_Your assignment_:
In the passage on triplane-based 3D mesh generation, copy out word for word everything from "Related Work &" down to "obtain a mesh.".

_Excerpted passage_:
Highlights & Insights¶
- Triplane Spatial Alignment Prior: The biggest insight—incorporating correct priors into the architecture is more effective than stacking computational power.
- U-Net > Transformer (for this task): The inductive bias of convolution is better suited than a general-purpose Transformer for pixel-alignment tasks.
- End-to-end Mesh Output: FlexiCubes avoids the post-processing distortion associated with NeRF-to-mesh conversion.
- Silhouette Augmentation Technique: While it does not improve quantitative metrics, it substantially enhances robustness for in-the-wild inputs.
- Extremely Fast Convergence: Reasonable results can be obtained with only 20 minutes of training, showing that the prior plays a vital role.
Limitations & Future Work¶
- Multi-view diffusion models cannot guarantee complete consistency; inconsistent images degrade the 3D quality.
- The FlexiCubes grid resolution is limited to 80, which constraints ultra-fine geometric details.
- Performance is limited for inputs with high pitch angles or non-standard FoVs (inherited from ImageDream).
- The six views are fixed to orthographic perspectives, which might not be the optimal viewpoint configuration for all objects.
Related Work & Insights¶
- LRM: Pioneered Transformer-based triplane generation, but does not leverage spatial alignment priors.
- LGM: Uses Gaussian Splatting representation, but requires an additional conversion step to obtain a mesh.
- SyncDreamer/Wonder3D: Multi-view consistent generation, but requires test-time optimization for reconstruction.
- Insight: When data is scarce, encoding domain priors into the architecture is more effective than data augmentation or scaling up models.
Rating¶
| Attribute | Score (1-10) |
|---|---|
| Novelty | 8 |
| Technical Depth | 7 |
| Experimental Thoroughness | 8 |
| Writing Quality | 8 |
| Value | 9 |
| Total Score | 8.0 |

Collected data

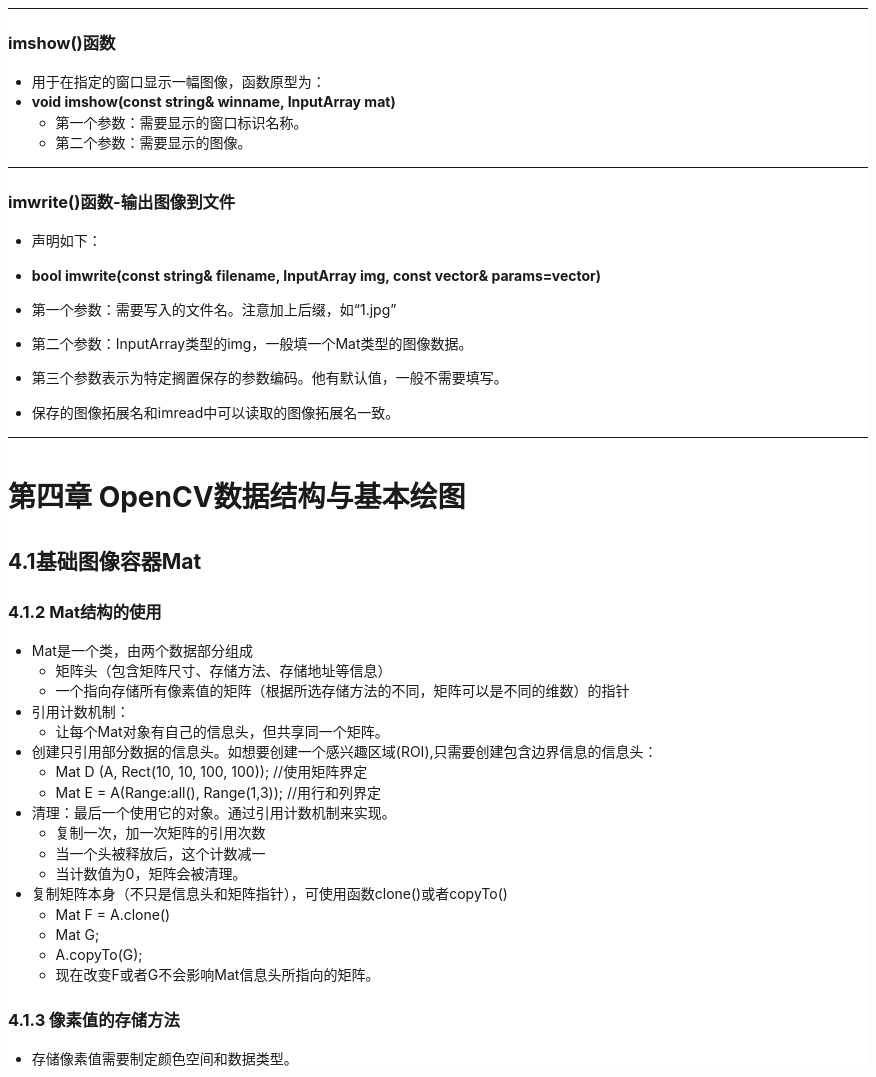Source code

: 
---

### imshow()函数

* 用于在指定的窗口显示一幅图像，函数原型为：
* **void imshow(const string& winname, InputArray mat)**
    * 第一个参数：需要显示的窗口标识名称。
    * 第二个参数：需要显示的图像。

---

### imwrite()函数-输出图像到文件 

* 声明如下：
* **bool imwrite(const string& filename, InputArray img, const vector<int>& params=vector<int>)**
* 第一个参数：需要写入的文件名。注意加上后缀，如“1.jpg”
* 第二个参数：InputArray类型的img，一般填一个Mat类型的图像数据。
* 第三个参数表示为特定搁置保存的参数编码。他有默认值，一般不需要填写。

* 保存的图像拓展名和imread中可以读取的图像拓展名一致。


---
# 第四章 OpenCV数据结构与基本绘图

## 4.1基础图像容器Mat

### 4.1.2 Mat结构的使用

* Mat是一个类，由两个数据部分组成
    * 矩阵头（包含矩阵尺寸、存储方法、存储地址等信息）
    * 一个指向存储所有像素值的矩阵（根据所选存储方法的不同，矩阵可以是不同的维数）的指针
* 引用计数机制：
    * 让每个Mat对象有自己的信息头，但共享同一个矩阵。
* 创建只引用部分数据的信息头。如想要创建一个感兴趣区域(ROI),只需要创建包含边界信息的信息头：
    * Mat D (A, Rect(10, 10, 100, 100)); //使用矩阵界定
    * Mat E = A(Range:all(), Range(1,3)); //用行和列界定
* 清理：最后一个使用它的对象。通过引用计数机制来实现。
    * 复制一次，加一次矩阵的引用次数
    * 当一个头被释放后，这个计数减一
    * 当计数值为0，矩阵会被清理。
* 复制矩阵本身（不只是信息头和矩阵指针），可使用函数clone()或者copyTo()
    * Mat F = A.clone()
    * Mat G;
    * A.copyTo(G);
    * 现在改变F或者G不会影响Mat信息头所指向的矩阵。

### 4.1.3 像素值的存储方法

* 存储像素值需要制定颜色空间和数据类型。
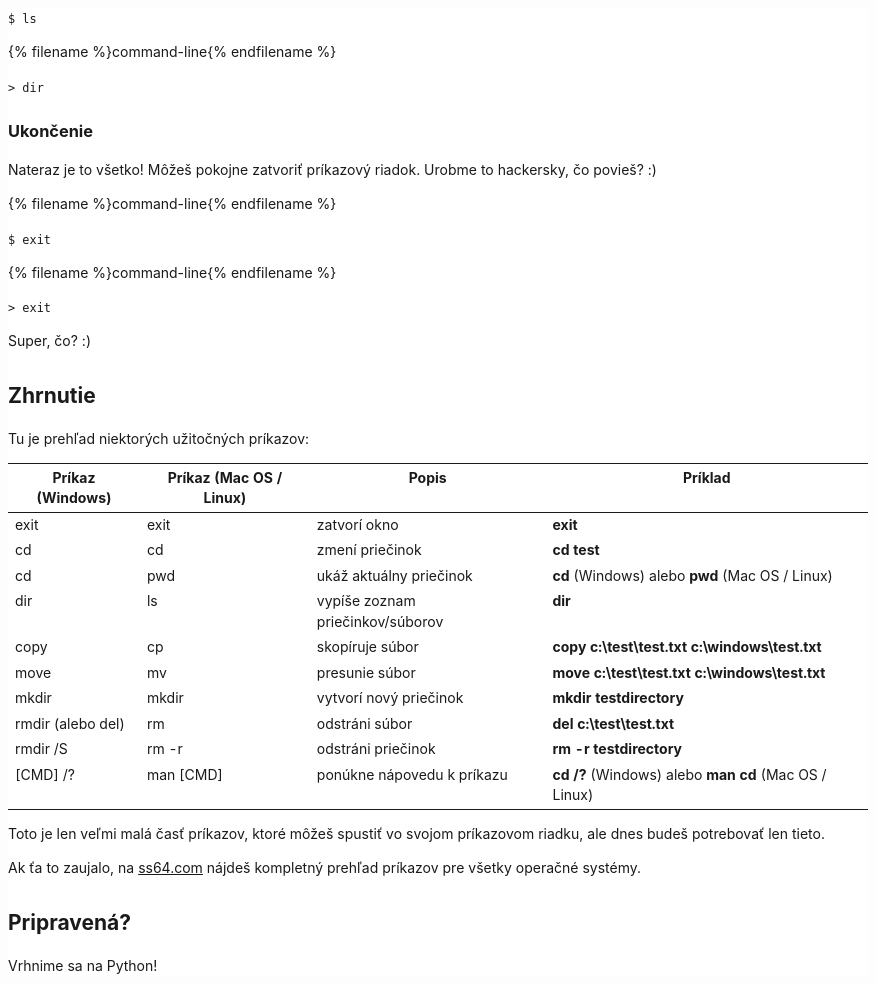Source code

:     $ ls
    





{% filename %}command-line{% endfilename %}

    > dir
    



### Ukončenie

Nateraz je to všetko! Môžeš pokojne zatvoriť príkazový riadok. Urobme to hackersky, čo povieš? :)



{% filename %}command-line{% endfilename %}

    $ exit
    





{% filename %}command-line{% endfilename %}

    > exit
    



Super, čo? :)

## Zhrnutie

Tu je prehľad niektorých užitočných príkazov:

| Príkaz (Windows)  | Príkaz (Mac OS / Linux) | Popis                            | Príklad                                               |
| ----------------- | ----------------------- | -------------------------------- | ----------------------------------------------------- |
| exit              | exit                    | zatvorí okno                     | **exit**                                              |
| cd                | cd                      | zmení priečinok                  | **cd test**                                           |
| cd                | pwd                     | ukáž aktuálny priečinok          | **cd** (Windows) alebo **pwd** (Mac OS / Linux)       |
| dir               | ls                      | vypíše zoznam priečinkov/súborov | **dir**                                               |
| copy              | cp                      | skopíruje súbor                  | **copy c:\test\test.txt c:\windows\test.txt**     |
| move              | mv                      | presunie súbor                   | **move c:\test\test.txt c:\windows\test.txt**     |
| mkdir             | mkdir                   | vytvorí nový priečinok           | **mkdir testdirectory**                               |
| rmdir (alebo del) | rm                      | odstráni súbor                   | **del c:\test\test.txt**                            |
| rmdir /S          | rm -r                   | odstráni priečinok               | **rm -r testdirectory**                               |
| [CMD] /?          | man [CMD]               | ponúkne nápovedu k príkazu       | **cd /?** (Windows) alebo **man cd** (Mac OS / Linux) |

Toto je len veľmi malá časť príkazov, ktoré môžeš spustiť vo svojom príkazovom riadku, ale dnes budeš potrebovať len tieto.

Ak ťa to zaujalo, na [ss64.com](http://ss64.com) nájdeš kompletný prehľad príkazov pre všetky operačné systémy.

## Pripravená?

Vrhnime sa na Python!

_Result of the exercise_:
Related Work & Insights¶
- LRM: Pioneered Transformer-based triplane generation, but does not leverage spatial alignment priors.
- LGM: Uses Gaussian Splatting representation, but requires an additional conversion step to obtain a mesh.